‘I don’t want anyone to go through this’Poll

Written by admin on 11/07/2018 Categories: 苏州美甲美睫培训学校

HOMELESS: Kellie Hancock with her children Trinitie, 12, and Charlie, 4, at their storm-damaged Teralba home AAMI has refused to replace. Picture: Simone De PeakTHERE’S one thing stopping Kellie Hancock from rebuilding and starting anew after the Hunter super storms wiped out her Teralba home –her insurer.

It’s been more than a year since the storms swept through, but Ms Hancock still finds herself in the same dark place, bereft of certainty, as when the lights went out that remarkable night.

Her marriage has broken down, her kids have shifted from bed to bed and, adding insult to injury, insurance giant AAMI has refused toreplace the home.

Ms Hancock said AAMI would only offer $132,000 despite a $450,000 cost of rebuilding.

She said the insurer blames pre-existing conditions, citing a building report that says the home is “out of plumb”.

“I was never led to believe there was an issue with the building nor did I for a second think AAMI would forgo their obligations,” Ms Hancock said.

“They sign you up, you pay your premiums all those years and you’d think they’d do the right thing.”

Ms Hancock has about a month before her temporary accommodation expires.

OUT OF HOME: Kellie Hancock’s Teralba home was in the path of destruction during last year’s Hunter super storms.
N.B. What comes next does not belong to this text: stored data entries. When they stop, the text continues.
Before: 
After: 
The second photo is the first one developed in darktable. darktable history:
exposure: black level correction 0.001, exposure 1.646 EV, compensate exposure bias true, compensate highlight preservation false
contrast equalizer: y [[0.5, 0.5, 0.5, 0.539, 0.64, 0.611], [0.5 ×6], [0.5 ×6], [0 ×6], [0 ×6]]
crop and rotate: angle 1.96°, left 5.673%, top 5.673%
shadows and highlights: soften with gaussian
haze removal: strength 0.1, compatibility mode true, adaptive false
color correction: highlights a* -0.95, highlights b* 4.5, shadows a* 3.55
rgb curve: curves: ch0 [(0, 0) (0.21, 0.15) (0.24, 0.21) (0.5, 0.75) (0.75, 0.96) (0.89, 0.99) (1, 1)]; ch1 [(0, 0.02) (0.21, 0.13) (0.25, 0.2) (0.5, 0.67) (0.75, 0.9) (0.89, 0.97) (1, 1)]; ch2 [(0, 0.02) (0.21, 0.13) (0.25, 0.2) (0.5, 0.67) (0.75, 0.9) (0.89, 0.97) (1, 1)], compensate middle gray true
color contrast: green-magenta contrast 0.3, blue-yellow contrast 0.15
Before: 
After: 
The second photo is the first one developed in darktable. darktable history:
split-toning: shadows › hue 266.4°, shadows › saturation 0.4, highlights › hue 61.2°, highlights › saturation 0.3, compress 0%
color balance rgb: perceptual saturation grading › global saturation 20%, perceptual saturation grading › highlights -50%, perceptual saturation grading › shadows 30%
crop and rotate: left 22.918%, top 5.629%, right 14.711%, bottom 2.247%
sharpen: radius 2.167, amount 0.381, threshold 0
Picture: Simone De Peak

AAMI would not comment specifically on the case, citing privacy considerations, but said it “highlights the importance” of a well-maintained home.

The builder’s report said the home was out of level “in many areas and has been this way for a long time”.

“In the event of an insurance claim needed to be lodged for damage (whether it be from a storm or some other incident), a well-maintained home will ensure the assessment and repair process is progressed quickly,” an AAMI spokeswoman said.

Ms Hancock scoffed at the suggestion AAMI was not liable.

“They knew that this house – and every other house in Teralba – was built on land affected by mine subsidence,” she said.

“Why do they raise this now when we need their help the most?”

Ms Hancock realises AAMI is likely toprevail.

“But I want to use it as a warning to others to be mindful of insurance companies,” she said.

“No one should end up in my situation, it’s truly horrible and my worst fear not being able to put a roof over my children’s head.”